PS C:\> Resolve-DnsName mail.exchange2013demo.com Name Type TTL Section IPAddress ---- ---- --- ------- --------- mail.exchange2013demo.com A 3600 Answer 192.168.0.187 mail.exchange2013demo.com A 3600 Answer 192.168.0.188
The change made with Set-OutlookAnywhere is not instantaneous. It takes about 15 minutes for the Client Access server to update with the new configuration. You’ll be able to tell it has taken effect when an Outlook autoconfiguration test returns the new value for Exchange HTTP.
After waiting a while and then restarting Outlook the client is connecting to the newly configured namespace. I left this for about 30 minutes before restarting Outlook only because I wanted to test the result quickly. In the real world you could just let users restart Outlook in their own time (eg the next business day).
Netstat shows me that the client has resolved mail.exchange2013demo.com to 192.168.0.188 and Outlook is connecting to E15MB2 at the moment.

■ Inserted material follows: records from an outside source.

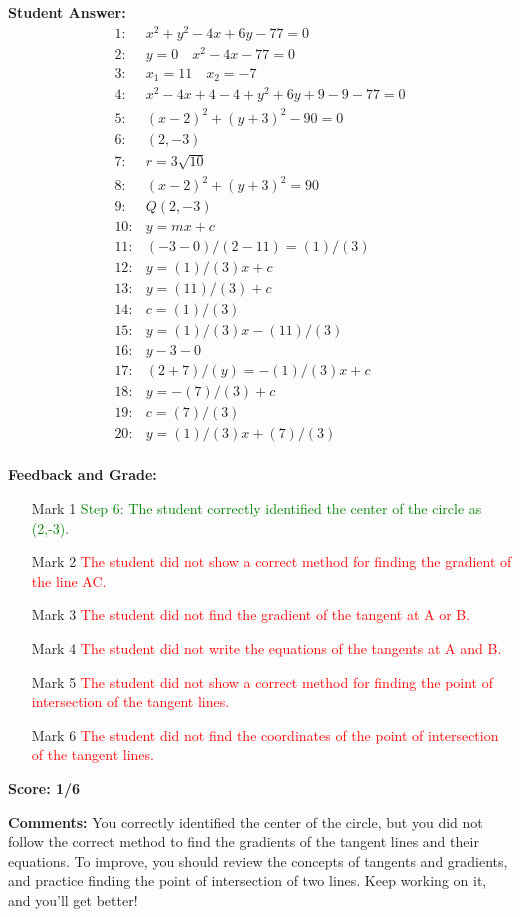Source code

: \documentclass{article}
\begin{document}
\textbf{Student Answer:}
\begin{align*}
1: & x^{2}+y^{2}-4x+6y-77=0 \\
2: & y=0 \quad x^{2}-4x-77=0 \\
3: & x_1=11 \quad x_2=-7 \\
4: & x^{2}-4x+4-4+y^{2}+6y+9-9-77=0 \\
5: & (x-2)^{2}+(y+3)^{2}-90=0 \\
6: & (2,-3) \\
7: & r=3\sqrt{10} \\
8: & (x-2)^{2}+(y+3)^{2}=90 \\
9: & Q(2,-3) \\
10: & y=mx+c \\
11: & (-3-0)/(2-11)=(1)/(3) \\
12: & y=(1)/(3)x+c \\
13: & y=(11)/(3)+c \\
14: & c=(1)/(3) \\
15: & y=(1)/(3)x-(11)/(3) \\
16: & y-3-0 \\
17: & (2+7)/(y)=-(1)/(3)x+c \\
18: & y=-(7)/(3)+c \\
19: & c=(7)/(3) \\
20: & y=(1)/(3)x+(7)/(3) \\
\end{align*}

\textbf{Feedback and Grade:}
\begin{itemize}
\item[Mark 1] \textcolor{green}{Step 6: The student correctly identified the center of the circle as (2,-3).}
\item[Mark 2] \textcolor{red}{The student did not show a correct method for finding the gradient of the line AC.}
\item[Mark 3] \textcolor{red}{The student did not find the gradient of the tangent at A or B.}
\item[Mark 4] \textcolor{red}{The student did not write the equations of the tangents at A and B.}
\item[Mark 5] \textcolor{red}{The student did not show a correct method for finding the point of intersection of the tangent lines.}
\item[Mark 6] \textcolor{red}{The student did not find the coordinates of the point of intersection of the tangent lines.}
\end{itemize}

\textbf{Score: 1/6}

\textbf{Comments:} You correctly identified the center of the circle, but you did not follow the correct method to find the gradients of the tangent lines and their equations. To improve, you should review the concepts of tangents and gradients, and practice finding the point of intersection of two lines. Keep working on it, and you'll get better! 
\end{document}
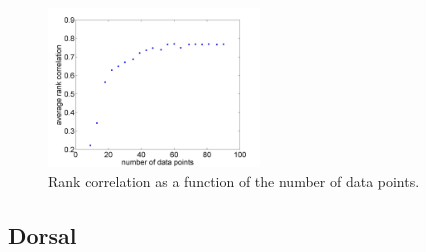 \documentclass[11pt]{article}
\begin{document}
\begin{figure}[h]
\centering
\includegraphics[width=0.5\textwidth]{bootstrap_rank_corr}
\caption{Rank correlation as a function of the number of data points.}
\label{fig:bootstrap}
\end{figure}

\subsection{Dorsal}
\end{document}
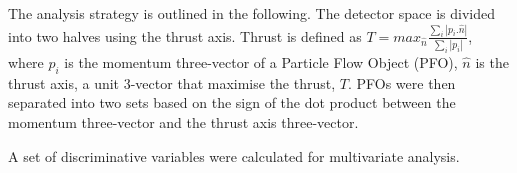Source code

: \documentclass[a4paper,11pt]{article}
\begin{document}

The analysis strategy is outlined in the following. The detector space is divided into two halves using the thrust axis. Thrust is defined as 
$T = max_{\hat{n}} \frac {\sum_i \left| p_i . \hat{n} \right|}{\sum_i \left| p_i \right|}$, where  $p_i$ is the momentum three-vector of a Particle Flow Object (PFO), $\hat{n}$ is the thrust axis, a unit 3-vector that maximise the thrust, $T$. PFOs were then separated into two sets based on the sign of the dot product between the momentum three-vector and the thrust axis three-vector.


A set of discriminative variables were calculated for multivariate analysis.
\end{document}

C:\>netstat -ano | findstr ":80" TCP 192.168.0.181:50967 192.168.0.188:80 ESTABLISHED 2272 TCP 192.168.0.181:50968 192.168.0.188:80 ESTABLISHED 2272 TCP 192.168.0.181:50979 192.168.0.188:80 ESTABLISHED 2272 TCP 192.168.0.181:50980 192.168.0.188:80 ESTABLISHED 2272
So to test high availability I shut down E15MB2 while observing the Outlook connection status dialog.
Without the aid of a load balancer the Outlook clients takes about 20 seconds to time out and then re-establish connectivity to the other IP address that mail.exchange2013demo.com resolves to. A much better user experience than before the Outlook Anywhere namespace was configured on the Client Access servers.
C:\>netstat -ano | findstr ":80" TCP 192.168.0.181:51010 192.168.0.187:80 ESTABLISHED 2272 TCP 192.168.0.181:51011 192.168.0.187:80 ESTABLISHED 2272 TCP 192.168.0.181:51012 192.168.0.187:80 ESTABLISHED 2272 TCP 192.168.0.181:51013 192.168.0.187:80 ESTABLISHED 2272
So there you have it, a basic demonstration of Exchange 2013 Client Access server high availability. In upcoming articles we’ll look further at load balancing options for Exchange 2013 CAS, as well as how to configure the external hostname and the SSL options for Outlook Anywhere.